Now that you have your secret, you need to decide how best to protect it. If it is something like the recipe for Coca-Cola, keep it under wraps. If it's something that by its very nature will be made available to the public, i.e. the people who buy it, then invest in a patent.


Take the time to do an inventory of your small business and decide which elements you want to take the time and money to protect. Start with the company name. If you're establishing a cookie company, you can't trademark the word "cookie", it's too general. You probably would also run afoul of the law if you tried to call it Mrs. Feeld's Cookies, as that might be construed as highjacking the lawful name of the much bigger company run by Mrs. Fields. You could however make a case for calling it Mrs. Pasture's Cookies. Not a very appetizing name, but we're not here to help you with your marketing efforts.


Once you've made a list of the properties that you want to protect, it's time to hire an intellectual property attorney. This is something that you can't afford to wing. It needn't cost you a fortune. Some attorneys charge by the project, some by the hour, so bear that in mind when you're sussing out your candidates.

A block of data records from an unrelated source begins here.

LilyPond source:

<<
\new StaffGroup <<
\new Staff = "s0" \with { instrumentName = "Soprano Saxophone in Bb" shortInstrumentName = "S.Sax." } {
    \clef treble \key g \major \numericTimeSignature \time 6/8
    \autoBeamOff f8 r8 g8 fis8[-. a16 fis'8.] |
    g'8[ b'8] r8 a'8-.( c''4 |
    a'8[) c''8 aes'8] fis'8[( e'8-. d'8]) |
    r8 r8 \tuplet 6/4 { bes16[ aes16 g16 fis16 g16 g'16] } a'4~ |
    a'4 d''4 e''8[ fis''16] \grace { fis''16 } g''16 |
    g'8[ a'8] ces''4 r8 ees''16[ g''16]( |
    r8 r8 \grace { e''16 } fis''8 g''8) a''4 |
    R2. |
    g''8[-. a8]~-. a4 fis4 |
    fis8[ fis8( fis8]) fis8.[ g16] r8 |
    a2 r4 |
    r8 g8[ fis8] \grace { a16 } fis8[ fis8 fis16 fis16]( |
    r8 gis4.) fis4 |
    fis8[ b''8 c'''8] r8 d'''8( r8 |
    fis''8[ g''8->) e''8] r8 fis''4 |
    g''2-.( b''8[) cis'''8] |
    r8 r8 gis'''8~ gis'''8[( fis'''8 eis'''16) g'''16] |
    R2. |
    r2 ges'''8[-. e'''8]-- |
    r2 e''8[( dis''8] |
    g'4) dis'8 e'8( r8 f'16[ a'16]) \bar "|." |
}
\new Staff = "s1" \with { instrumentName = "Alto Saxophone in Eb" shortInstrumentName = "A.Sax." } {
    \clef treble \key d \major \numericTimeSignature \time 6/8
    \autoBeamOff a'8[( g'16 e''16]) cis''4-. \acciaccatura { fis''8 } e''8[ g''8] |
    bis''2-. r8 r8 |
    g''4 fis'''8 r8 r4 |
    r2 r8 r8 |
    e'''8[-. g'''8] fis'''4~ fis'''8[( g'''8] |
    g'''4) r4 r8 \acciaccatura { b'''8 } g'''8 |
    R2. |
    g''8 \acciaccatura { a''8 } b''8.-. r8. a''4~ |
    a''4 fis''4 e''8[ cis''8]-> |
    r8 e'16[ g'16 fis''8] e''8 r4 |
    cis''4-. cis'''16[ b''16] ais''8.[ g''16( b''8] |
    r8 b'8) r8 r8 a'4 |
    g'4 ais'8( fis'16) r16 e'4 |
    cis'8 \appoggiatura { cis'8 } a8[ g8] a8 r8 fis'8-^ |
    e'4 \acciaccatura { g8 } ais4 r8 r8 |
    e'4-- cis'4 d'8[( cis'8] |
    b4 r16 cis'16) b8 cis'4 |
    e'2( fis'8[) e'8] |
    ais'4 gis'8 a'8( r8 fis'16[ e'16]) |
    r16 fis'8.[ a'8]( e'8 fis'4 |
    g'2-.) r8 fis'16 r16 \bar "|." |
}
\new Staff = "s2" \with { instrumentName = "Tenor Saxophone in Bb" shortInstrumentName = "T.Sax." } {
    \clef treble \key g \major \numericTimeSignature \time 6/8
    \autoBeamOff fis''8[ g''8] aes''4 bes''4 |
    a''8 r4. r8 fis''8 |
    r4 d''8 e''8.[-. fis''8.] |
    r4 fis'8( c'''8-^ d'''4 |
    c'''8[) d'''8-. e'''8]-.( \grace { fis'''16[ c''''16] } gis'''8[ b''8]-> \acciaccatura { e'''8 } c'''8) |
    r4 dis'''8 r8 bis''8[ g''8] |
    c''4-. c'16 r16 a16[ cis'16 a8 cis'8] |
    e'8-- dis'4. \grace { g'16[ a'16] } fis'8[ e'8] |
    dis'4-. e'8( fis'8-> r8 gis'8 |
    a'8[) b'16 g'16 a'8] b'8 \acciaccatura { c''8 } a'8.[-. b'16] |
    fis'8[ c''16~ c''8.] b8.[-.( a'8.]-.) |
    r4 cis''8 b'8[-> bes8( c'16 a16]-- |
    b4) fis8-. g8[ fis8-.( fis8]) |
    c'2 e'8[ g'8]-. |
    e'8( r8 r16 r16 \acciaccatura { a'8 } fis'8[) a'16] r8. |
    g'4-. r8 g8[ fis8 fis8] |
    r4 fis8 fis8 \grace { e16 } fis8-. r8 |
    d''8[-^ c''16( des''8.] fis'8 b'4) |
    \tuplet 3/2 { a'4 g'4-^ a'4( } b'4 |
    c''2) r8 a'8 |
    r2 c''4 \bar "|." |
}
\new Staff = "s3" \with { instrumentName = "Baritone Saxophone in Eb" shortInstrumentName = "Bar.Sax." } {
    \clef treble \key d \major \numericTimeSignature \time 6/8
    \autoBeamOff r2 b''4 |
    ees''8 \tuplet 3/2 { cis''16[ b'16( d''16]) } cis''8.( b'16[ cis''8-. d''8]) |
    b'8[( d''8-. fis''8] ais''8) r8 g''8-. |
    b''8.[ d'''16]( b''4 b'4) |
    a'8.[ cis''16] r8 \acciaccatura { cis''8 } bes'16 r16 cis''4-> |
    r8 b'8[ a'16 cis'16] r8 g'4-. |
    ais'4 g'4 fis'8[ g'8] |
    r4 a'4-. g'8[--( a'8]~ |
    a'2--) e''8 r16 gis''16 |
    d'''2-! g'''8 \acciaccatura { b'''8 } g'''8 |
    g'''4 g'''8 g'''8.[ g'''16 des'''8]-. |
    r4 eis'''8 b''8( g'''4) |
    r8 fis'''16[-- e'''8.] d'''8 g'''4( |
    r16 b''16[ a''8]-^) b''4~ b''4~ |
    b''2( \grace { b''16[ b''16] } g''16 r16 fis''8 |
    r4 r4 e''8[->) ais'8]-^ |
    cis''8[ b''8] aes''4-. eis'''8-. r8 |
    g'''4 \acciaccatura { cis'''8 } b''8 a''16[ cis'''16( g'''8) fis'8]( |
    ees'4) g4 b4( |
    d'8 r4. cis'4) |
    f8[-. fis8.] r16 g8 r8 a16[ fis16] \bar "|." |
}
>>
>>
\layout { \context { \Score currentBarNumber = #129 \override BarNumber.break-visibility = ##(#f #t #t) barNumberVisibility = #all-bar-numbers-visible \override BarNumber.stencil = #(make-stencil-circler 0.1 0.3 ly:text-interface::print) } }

The attorney will file the appropriate paperwork. The first step will be a search of the federal registry and make sure that no other company has already laid claim to the name "Mrs. Pasture's Cookies" (a safe bet). Once the way is clear, your attorney will file the application. The process usually takes six to nine months, but the legal protection will be retroactively enforceable to the date of the application. In the (highly unlikely) event that someone else tries to do business under the name of Mrs. Pasture's Cookies, you'll be able to prove that you laid claim to the name way back when.


Once the trademarks/copyrights/patents have been issued, it is your responsibility to ensure that no one else misappropriates them. If Debbi Fields takes an unexplainable liking to your company name and puts it on her stationary, you must defend your trademark or risk losing it. Do a periodic Internet search to make sure that the only uses of your name, logo, etc. are those that are authorized by you.


In the even that your trademark, et al are not issued, you can, and should, still treat your trade secrets as such. Make sure your NDAs don't have a short expiration date. Keep things locked up. The formula for making Coca-Cola is only known to two people at a time and they're not allowed to fly on the same plane together. You don't have to go to these lengths, but it does pay to use discretion.


After all, don't your grandchildren deserve to eat bon-bons in the lap of luxury?